I spent my drive back to work sharing the news and having a good conversation with one of my oldest friends. Chatting with her normally results in us both roaring with laughter; I must say, this conversation was no different. We both decided some time off work was in order for me, away from the COVID-Mania. And although a vacation would be a lot nicer, I had to take it a step further, securing some "out of office" time with a cancer diagnosis. That conversation helped set the tone with a positive perspective to this new challenge, and I decided at that moment (as I walked in the gates of the beautiful Addison) that this diagnosis would not be allowed to get me down, impact negatively me, the people I love and the guests I serve. It will be business as usual.

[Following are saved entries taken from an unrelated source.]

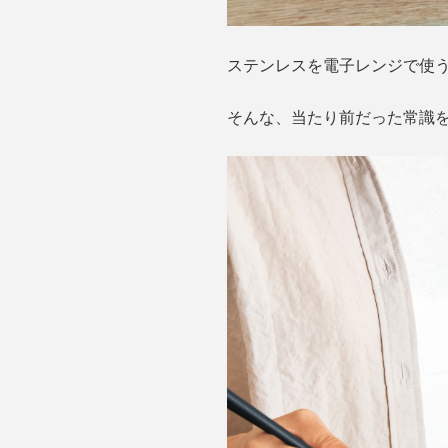
ステンレスを電子レンジで使
そんな、当たり前だった常識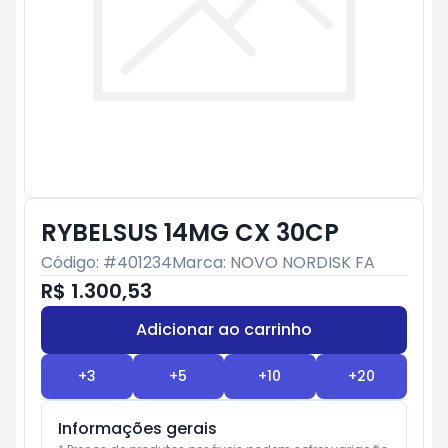
RYBELSUS 14MG CX 30CP
Código: #
401234
Marca:
NOVO NORDISK FA
R$ 1.300,53
Adicionar ao carrinho
Subtotal:
R$ 0
+
3
+
5
+
10
+
20
Informações gerais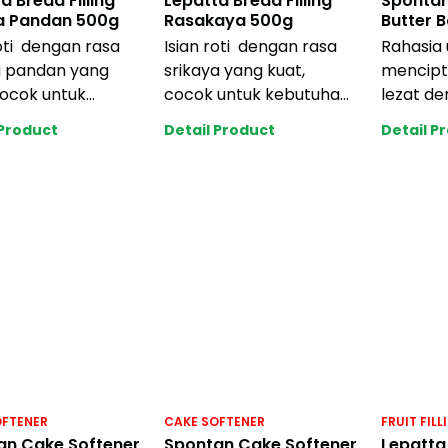
a Bread Filling
Lepatta Bread Filling
Spontan
a Pandan 500g
Rasakaya 500g
Butter 
roti dengan rasa
Isian roti dengan rasa
Rahasia 
a pandan yang
srikaya yang kuat,
mencipt
cocok untuk
cocok untuk kebutuhan
lezat de
han roti industri
roti industri anda
yang le
 Product
Detail Product
Detail P
dengan ha
dengan harga ya
mudah k
Member
OFTENER
CAKE SOFTENER
FRUIT FILL
an Cake Softener
Spontan Cake Softener
Lepatta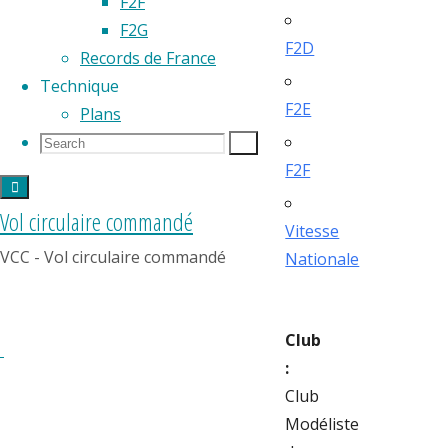
F2F
F2G
F2D
Records de France
Technique
F2E
Plans
Search
Search
Search
for:
F2F
Vol circulaire commandé
Vitesse
VCC - Vol circulaire commandé
Nationale
Club
:
Club
Modéliste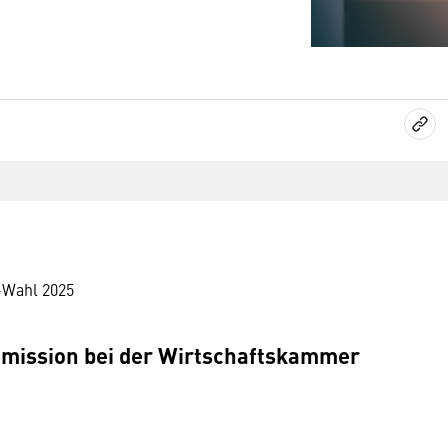
-Wahl 2025
mission bei der Wirtschaftskammer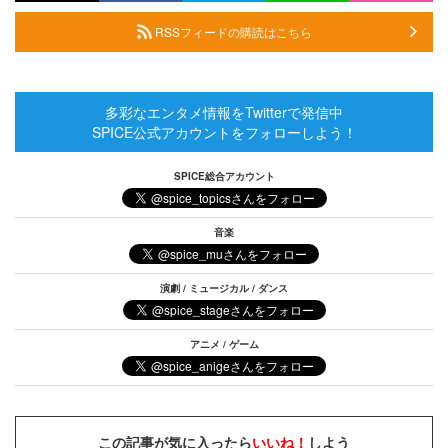
RSSフィードの購読はこちら
多彩なエンタメ情報をTwitterで発信中
SPICE公式アカウントをフォローしよう！
SPICE総合アカウント
音楽
演劇 / ミュージカル / ダンス
アニメ / ゲーム
この記事が気に入ったら
いいね！
しよう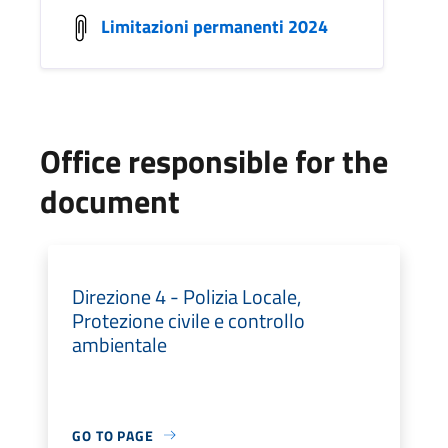
Limitazioni permanenti 2024
Office responsible for the
document
Direzione 4 - Polizia Locale,
Protezione civile e controllo
ambientale
GO TO PAGE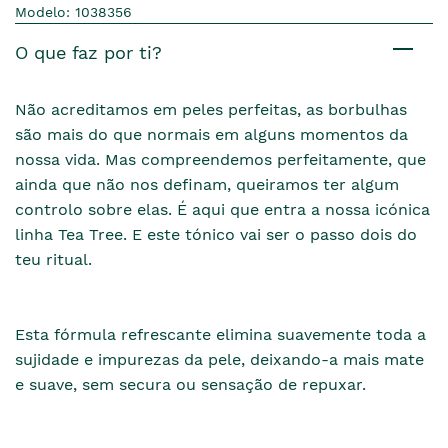
Modelo: 1038356
O que faz por ti?
Não acreditamos em peles perfeitas, as borbulhas
são mais do que normais em alguns momentos da
nossa vida. Mas compreendemos perfeitamente, que
ainda que não nos definam, queiramos ter algum
controlo sobre elas. É aqui que entra a nossa icónica
linha Tea Tree. E este tónico vai ser o passo dois do
teu ritual.
Esta fórmula refrescante elimina suavemente toda a
sujidade e impurezas da pele, deixando-a mais mate
e suave, sem secura ou sensação de repuxar.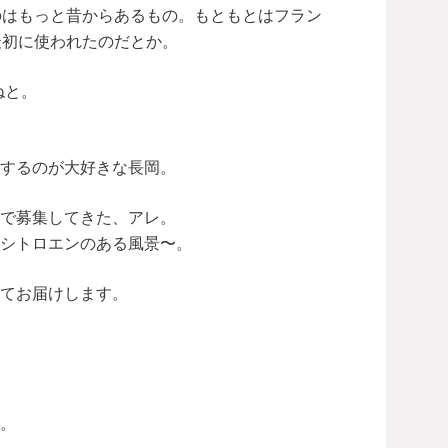
うものはもっと昔からあるもの。もともとはフラン
最初に使われたのだとか。
ねと。
するのが大好きな長岡。
で募集してきた、アレ。
シトロエンのある風景〜。
てお届けします。
。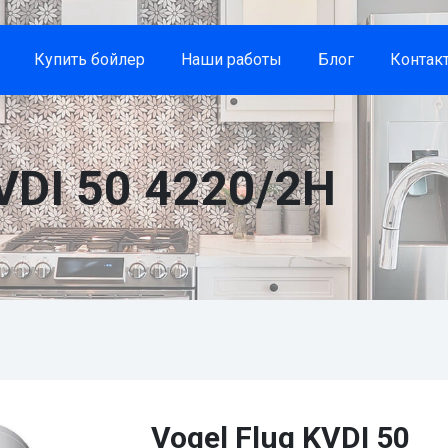
Купить бойлер
Наши работы
Блог
Контак
VDI 50 4220/2H
Vogel Flug KVDI 50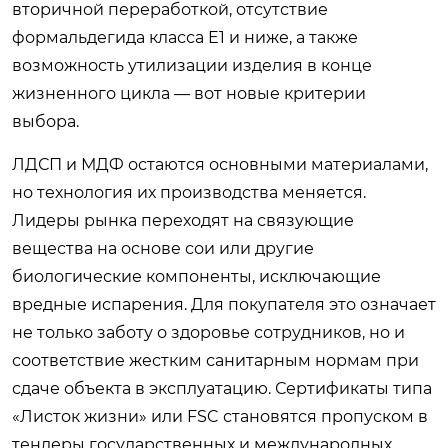
вторичной переработкой, отсутствие
формальдегида класса E1 и ниже, а также
возможность утилизации изделия в конце
жизненного цикла — вот новые критерии
выбора.
ЛДСП и МДФ остаются основными материалами,
но технология их производства меняется.
Лидеры рынка переходят на связующие
вещества на основе сои или другие
биологические компоненты, исключающие
вредные испарения. Для покупателя это означает
не только заботу о здоровье сотрудников, но и
соответствие жестким санитарным нормам при
сдаче объекта в эксплуатацию. Сертификаты типа
«Листок жизни» или FSC становятся пропуском в
тендеры государственных и международных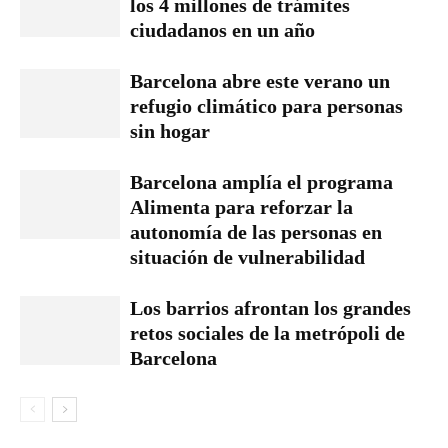
los 4 millones de trámites
ciudadanos en un año
Barcelona abre este verano un
refugio climático para personas
sin hogar
Barcelona amplía el programa
Alimenta para reforzar la
autonomía de las personas en
situación de vulnerabilidad
Los barrios afrontan los grandes
retos sociales de la metrópoli de
Barcelona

Sharing the news with my daughter Sonja was exactly as I envisioned. She is so much like me, and tearful outbursts are surplus to requirement. Her logical approach was exactly what I needed, and she immediately took charge of my diet, sadly including (but not limited to) the removal of red meat, most animal protein, dairy (yes that includes cheese), processed carbs, SUGAR and alcohol. Every good British woman knows that tea makes everything in life tolerable. ...but black tea most certainly does not have the same desired result. Sonja found a solution to this problem with oat-milk, which is 100% vegan and allows tea to taste like tea. She shops daily and cooks healthy nutritious cancer fighting meals. ....but I really, really miss the wine.
My siblings are different; When my brother Ben is upset, he shuts down and mumbles. My sister Cassie is sensitive and very emotional. When they heard my news though, they were so strong and upbeat.
Being a mum myself, I know all mothers would rather be sick themselves than have our children sick. My mum, prone to tearful outbursts and who is also truly the strongest woman I know, has been extremely composed throughout - but I know she is taking long tearful walks alone to cry it out.
To let my work family team know, I gathered everyone together (mind you, 6-ft apart and fully-masked) and shared the news. It felt like our normal morning huddle. These are courageous women who have sacrificed much of themselves for a career in hospitality. My voice broke a couple of times because, in some weird way, I felt like I was letting them down. They asked more questions than I had answers, but I know I will draw strength and courage through this team of incredible women. And, I know with complete certainty that they will tackle their daily Addison tasks with complete dedication when I am weak and when I most need them to ensure the Addison’s legacy grows. …even through COVID.